When it comes to postal issues, I’ve never been a fan of United Parcel Service. During rate case proceedings it does all it can to increase postage rates for parcels. This raises product shipment rates for some of its best customers. It’s certainly true that UPS was a strong lobbying force against the postal reform legislation recently defeated in the House Government Reform Committee.
But the reason the bill failed to get out of committee, in my opinion, was a lack of mailing industry support, and justifiably so. It would have done little to solve the serious problems facing the U.S. Postal Service.
David Walker, comptroller general of the General Accounting Office, has testified in Congress that the postal service’s business model is broken. In its most basic form, the model said that rising labor costs would be balanced by rising mail volume. It now appears that Sept. 11, the anthrax scare, a weakening economy and, most ominous, an increasing movement to e-commerce have caused mail volume to fall.
The postal service is encountering the worst of all worlds: unit labor costs rising at a rate greater than inflation, mail volume in decline, modest – at best – increases in productivity and looming large increases in retiree payments for pension and health benefits.
The volume declines are of great concern. For the first three quarters of FY 2002 compared with FY 2001, Priority Mail is down 12.7 percent, Standard Mail is down 6 percent, Periodicals 4.1 percent, Package Services 3.3 percent and First-Class volume 1.7 percent.
It’s particularly bad that Standard Mail and Priority Mail – two categories most sensitive to price, competition and the economy – are down the most. Standard Mail has served as the engine that has driven postal growth in the other mail categories. Its decline is a very bad omen.
On the labor front, the USPS seems to be achieving modest control over staffing. Compared with last year, career employees have been reduced by 20,400, or 2.6 percent. But recent labor settlements have moved many of the craft employees into a higher wage band structure. This has caused unit labor costs to increase at a rate greater than inflation.
This combination of declining mail volume, rising labor costs and looming large retiree payments makes it appear the USPS will face annual costs increasing at a rate greater than inflation. And unless Congress acts, the postal service soon will reach its borrowing limit. Therefore, even that unsavory option as a short-term solution is probably off the table.
Given the obvious problems, what was in the bill that failed to get out of committee? The major components were:
o The postal service will be limited to offering “postal services.”
o The newly designated Postal Regulatory Commission would be required to design a new system of rate regulation for market-dominant products and competitive products within 24 months. Note: Market-dominant products account for about 85 percent of postal revenue.
o Whatever system the PRC develops must not raise the average rate increase for any market-dominant postal subclass by more than the annual increase in CPI unless the commission determines that the increase is “… reasonable, and equitable and necessary …”
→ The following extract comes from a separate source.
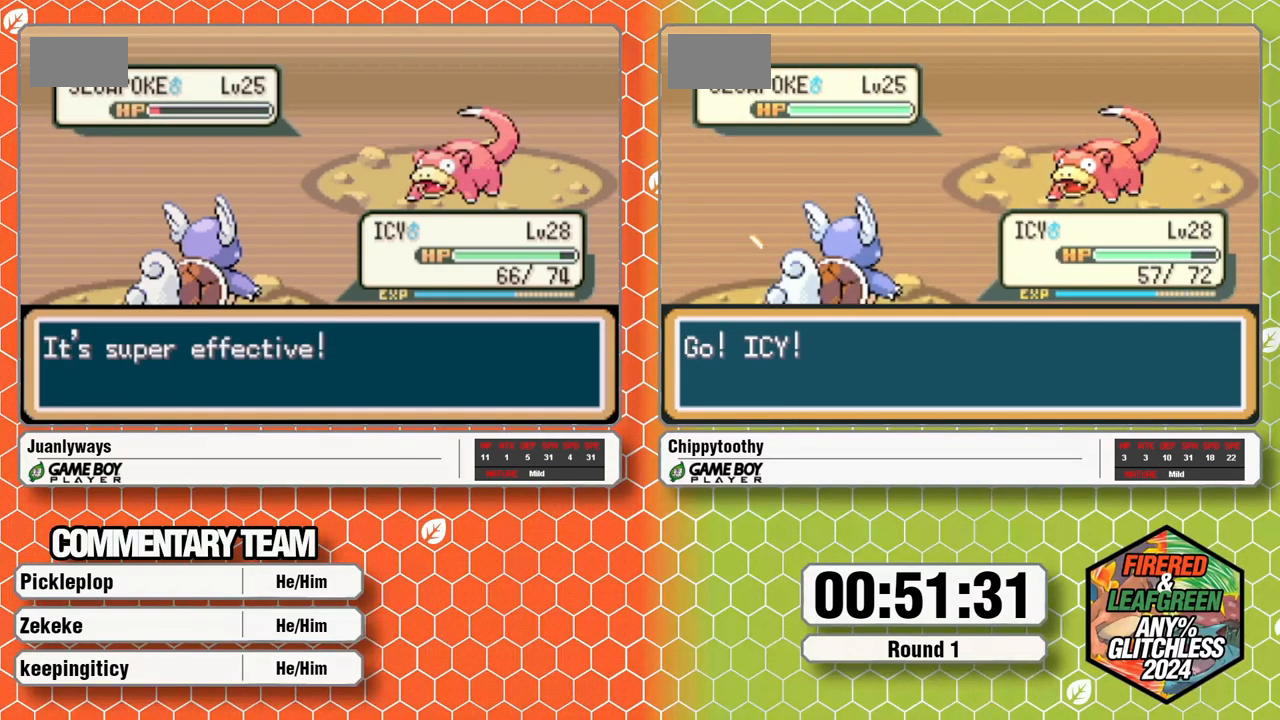
{"dt_ms": 500, "buttons": ["A"], "events": [[300, "A", "up"], [400, "A", "down"]]}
o Lets the USPS establish rates for competitive products after the PRC develops regulations for the competitive products.
o Permits market tests of two to three years in duration and $10 million to $50 million in annual revenue.
o Requires that at least four of the nine members of the Board of Governors have had management positions with public or private organizations employing at least 50,000 and one be a representative of the postal service’s craft unions.
o Provides for non-USPS carriage of mail by a private carrier when the amount paid is at least six times the basic First-Class letter rate.
o Authorizes the USPS to establish a bonus program, with PRC approval, that allows total employee compensation to exceed federal salary cap guidelines.
o Leaves untouched the current collective bargaining process.
o Establishes a National Commission on the Future of the Postal Service. It would recommend ways to improve the “efficiency and long-term viability” of the USPS. The commission would report its findings within 30 months of the bill’s enactment.
The bill appears well-crafted and would suit a postal service well, if the postal service were not in crisis. Recall Walker’s remarks: the postal service’s business model is broken. It appears that to the authors of the bill, the major problem facing the USPS is the long, laborious and contentious process the service has to go through to raise rates.
The bill’s solution was to let the USPS raise rates with a minimal regulatory process, as long as the increase is less than CPI. Furthermore, it would establish a postal study commission and give it 2 1/2 years to report its findings. It seems the authors of the legislation do not think anything is broken.
It also seems clear that based on declining mail volumes and rising unit labor costs, postal rates will be increasing at a rate greater than inflation.
No one can speak for the mailing industry, but it is my impression that many, if not a majority, would agree with Walker that the business model is broken. Though the USPS is having some success in reducing its labor complement, much more is needed.
Real reform will require changes in the postal service’s cost structure, not just a simplified rate increase process. The mailing industry needs to strongly voice its specific vision for a postal service of the future. UPS is not the problem, but to date it’s one of the few voices being heard.